It’s fascinating the things folks search for… and confounding. There are search phrases in Bloggle’s referrer logs that are truly head-scratchers: cyphers, bits of blank verse, and the odd, indelicate phrase that could make Bob Saget blush.
Then there are phrases that are extraordinarily specific… those that, when I Google ’em myself, offer a result set of one. Take for example, the phrase, “a stray cat is inconstant as a November sky.” Now that’s specific. It’s rather a nice turn of phrase, too… I’d forgotten having written it. But here it is, in this review for a less-than-stellar coffee:
The trouble with a stray cat is, that cat’s never really gonna be your friend. A stray cat’s got no boss, no loyalties and no apologies — ever. Oh sure, you might think that cat’s your buddy… but you’re kidding yourself. If a better deal comes along it’s outta here and gone, and don’t you go making the mistake of getting in its way. No sir, a stray cat is inconstant as a November sky.

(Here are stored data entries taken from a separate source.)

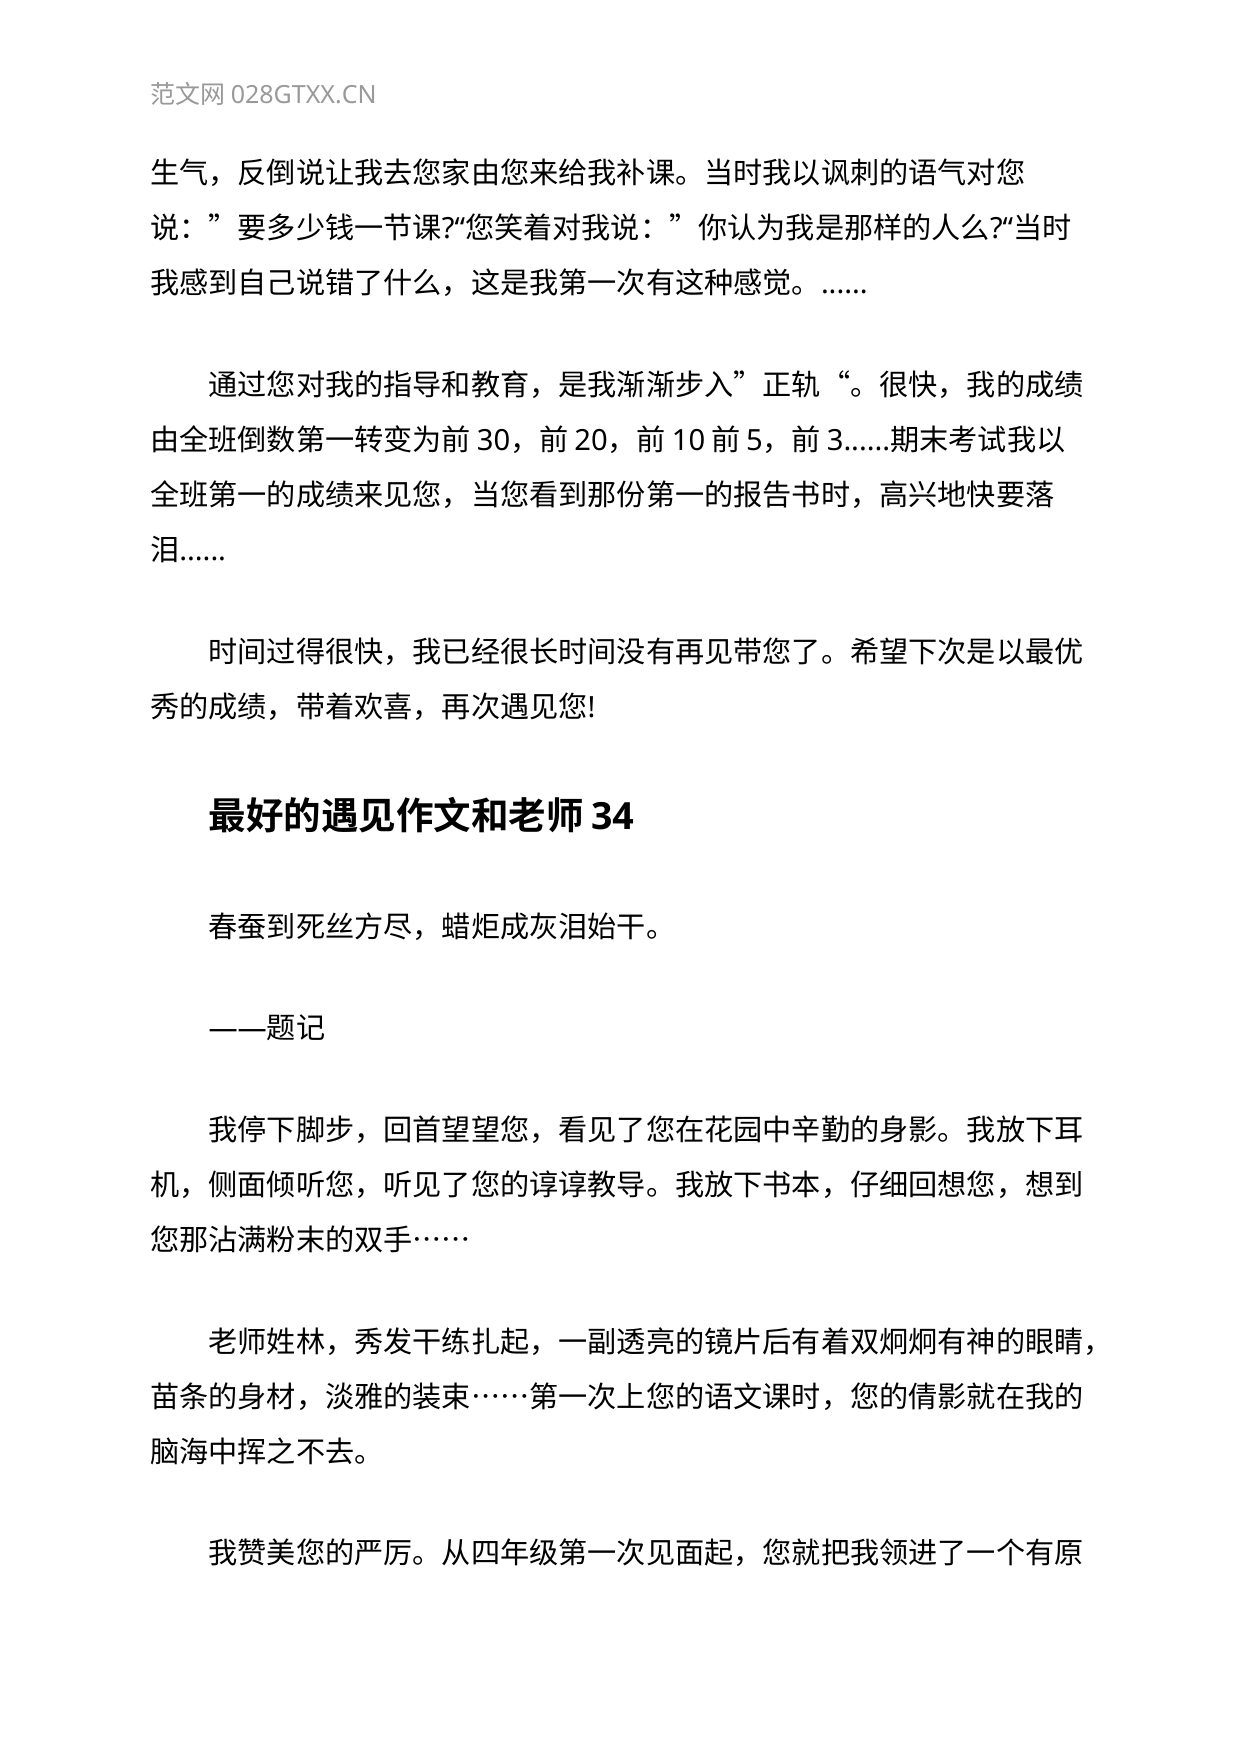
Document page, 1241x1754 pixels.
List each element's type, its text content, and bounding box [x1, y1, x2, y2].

text 最好的遇见作文和老师34 [150, 786, 1090, 840]
text 时间过得很快，我已经很长时间没有再见带您了。希望下次是以最优秀的成绩，带着欢喜，再次遇见您! [150, 629, 1090, 726]
text 老师姓林，秀发干练扎起，一副透亮的镜片后有着双炯炯有神的眼睛，苗条的身材，淡雅的装束……第一次上您的语文课时，您的倩影就在我的脑海中挥之不去。 [150, 1318, 1090, 1471]
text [150, 1530, 1090, 1572]
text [150, 150, 1090, 302]
text ——题记 [150, 1005, 1090, 1047]
text 通过您对我的指导和教育，是我渐渐步入”正轨“。很快，我的成绩由全班倒数第一转变为前30，前20，前10前5，前3......期末考试我以全班第一的成绩来见您，当您看到那份第一的报告书时，高兴地快要落泪...... [150, 362, 1090, 569]
text 我停下脚步，回首望望您，看见了您在花园中辛勤的身影。我放下耳机，侧面倾听您，听见了您的谆谆教导。我放下书本，仔细回想您，想到您那沾满粉末的双手…… [150, 1107, 1090, 1259]
text 春蚕到死丝方尽，蜡炬成灰泪始干。 [150, 903, 1090, 945]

Hmm. How about, “muscular, musky and oozes?” Surprise… it’s not cheesy porn, it’s another coffee review, albeit one with enough purple prose to read like cheesy porn.
In the cup this is a deep, dark mysterious liquor. It’s muscular, musky and oozes languidly on the tongue. Its deeper tones are bitter chocolate, its high notes ripe fruit… very ripe. It’s slightly wild, rich, fat and funky. Not the fuzzy stuff of a monsooned Malabar–it’s far too smooth for that–but still it’s earthy and intense. The Bugisu has got the body of a Java, and while its finish is long and syrupy, it is decidedly not sweet.
As to the rest… maybe it’s Cuil’s quantum pr0n. If not, I can’t for the life of me figure out what landed them here.